Wohneigentum für Selbstnutzer*innen trotz leichter Wertverluste?
In 109 Regionen müssen Interessierte beim Kauf einer Eigentumswohnung mit Wertverlusten von mehr als 0,75 Prozent pro Jahr bis 2035 rechnen – daher ist dort große Vorsicht geboten.
Für Selbstnutzer*innen, die keinen Wiederverkauf anstreben, oder sehr langfristig orientierte Vermieter*innen könnte jedoch ein Investment in sechs Regionen mit leicht negativer prognostizierter Preisentwicklung, aber einem Vervielfältiger von weniger als 25 interessant sein. Wer in diesen Regionen derzeit eine Wohnung gemietet hat, könnte als Eigentümer*in auf längere Sicht günstiger fahren. Denn je geringer der Vervielfältiger ausfällt, desto kürzer ist der Zeitraum, bis sich ein Kauf gegenüber Miete rechnet.
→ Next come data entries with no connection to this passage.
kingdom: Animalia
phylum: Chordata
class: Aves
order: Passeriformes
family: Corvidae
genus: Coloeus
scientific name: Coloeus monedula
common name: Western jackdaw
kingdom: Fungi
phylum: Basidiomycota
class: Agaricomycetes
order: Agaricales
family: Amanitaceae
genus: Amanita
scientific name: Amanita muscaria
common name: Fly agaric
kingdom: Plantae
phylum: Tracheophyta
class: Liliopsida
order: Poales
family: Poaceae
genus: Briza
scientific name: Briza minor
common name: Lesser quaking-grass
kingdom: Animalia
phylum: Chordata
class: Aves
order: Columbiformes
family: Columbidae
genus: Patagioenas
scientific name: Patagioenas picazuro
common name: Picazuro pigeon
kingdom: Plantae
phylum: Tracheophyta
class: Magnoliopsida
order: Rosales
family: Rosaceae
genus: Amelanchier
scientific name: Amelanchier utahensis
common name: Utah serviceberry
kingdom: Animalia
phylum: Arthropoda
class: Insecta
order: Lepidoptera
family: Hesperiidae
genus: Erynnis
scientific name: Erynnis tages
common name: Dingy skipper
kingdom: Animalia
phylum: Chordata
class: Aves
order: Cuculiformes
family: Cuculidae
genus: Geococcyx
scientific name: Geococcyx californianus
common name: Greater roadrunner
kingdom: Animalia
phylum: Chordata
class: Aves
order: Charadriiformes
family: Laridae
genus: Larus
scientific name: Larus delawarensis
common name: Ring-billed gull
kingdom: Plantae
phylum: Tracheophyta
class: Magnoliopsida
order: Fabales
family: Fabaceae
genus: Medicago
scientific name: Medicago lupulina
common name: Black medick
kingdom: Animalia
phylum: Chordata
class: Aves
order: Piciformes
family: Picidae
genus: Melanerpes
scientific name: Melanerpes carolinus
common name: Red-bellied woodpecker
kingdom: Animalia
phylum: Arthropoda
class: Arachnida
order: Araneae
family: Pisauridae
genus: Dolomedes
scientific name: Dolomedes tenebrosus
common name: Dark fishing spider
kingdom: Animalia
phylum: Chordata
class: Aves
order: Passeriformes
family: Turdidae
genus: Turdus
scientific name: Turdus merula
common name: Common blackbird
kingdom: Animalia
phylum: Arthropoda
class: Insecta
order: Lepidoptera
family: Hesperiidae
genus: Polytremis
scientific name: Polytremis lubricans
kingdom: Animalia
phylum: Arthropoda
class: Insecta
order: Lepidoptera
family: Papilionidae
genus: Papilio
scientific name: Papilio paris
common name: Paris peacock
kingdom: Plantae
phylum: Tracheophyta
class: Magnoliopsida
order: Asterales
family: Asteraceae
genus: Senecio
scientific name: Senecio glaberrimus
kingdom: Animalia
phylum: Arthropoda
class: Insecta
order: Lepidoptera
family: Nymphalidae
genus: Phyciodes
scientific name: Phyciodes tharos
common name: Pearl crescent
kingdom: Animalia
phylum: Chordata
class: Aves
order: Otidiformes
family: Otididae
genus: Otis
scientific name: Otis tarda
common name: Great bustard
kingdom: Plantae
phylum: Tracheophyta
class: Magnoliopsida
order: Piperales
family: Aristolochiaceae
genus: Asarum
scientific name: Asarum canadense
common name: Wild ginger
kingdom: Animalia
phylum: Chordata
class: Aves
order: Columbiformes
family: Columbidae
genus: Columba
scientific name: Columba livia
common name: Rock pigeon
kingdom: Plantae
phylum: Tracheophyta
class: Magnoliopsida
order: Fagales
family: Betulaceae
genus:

So bietet die Stadt Emden in Niedersachsen bei einem leicht negativen erwarteten Preistrend von minus 0,16 Prozent pro Jahr einen im Vergleich niedrigen Vervielfältiger von 21,3. Für den niedersächsischen Landkreis Nienburg (Weser) und die schleswig-holsteinische Stadt Neumünster prognostiziert das HWWI mit 0,08 und 0,05 Prozent die geringsten Wertverluste dieser Kategorie bei Vervielfältigern von knapp über 23.
„Für langfristig orientierte Selbstnutzer*innen kann eine Eigentumswohnung trotz prognostizierter leichter Wertverluste Vorteile bieten – etwa im Rahmen einer Vorsorgestrategie oder für mietfreies Wohnen im Alter“, sagt Beermann. „Das gilt aber nicht pauschal. Objekte in den Regionen können sich stark in Lage, Ausstattung, Energiestandard und Bausubstanz unterscheiden – und sollten daher genau geprüft werden.“
Hintergrundinformationen zum Postbank Wohnatlas 2023
Der Postbank Wohnatlas ist eine jährlich erscheinende, mehrteilige Studienreihe, die den deutschen Immobilienmarkt unter verschiedenen Aspekten regional bis auf Kreisebene beleuchtet. Für die vorliegende Analyse, die den dritten Studienteil des diesjährigen Wohnatlas darstellt, wurde unter der Leitung von Diplom-Volkswirtin Dörte Nitt-Drießelmann, Senior Researcherin beim Hamburger WeltWirtschaftsInstitut (HWWI), die Immobilienpreisentwicklung in den 400 deutschen Landkreisen und kreisfreien Städten untersucht.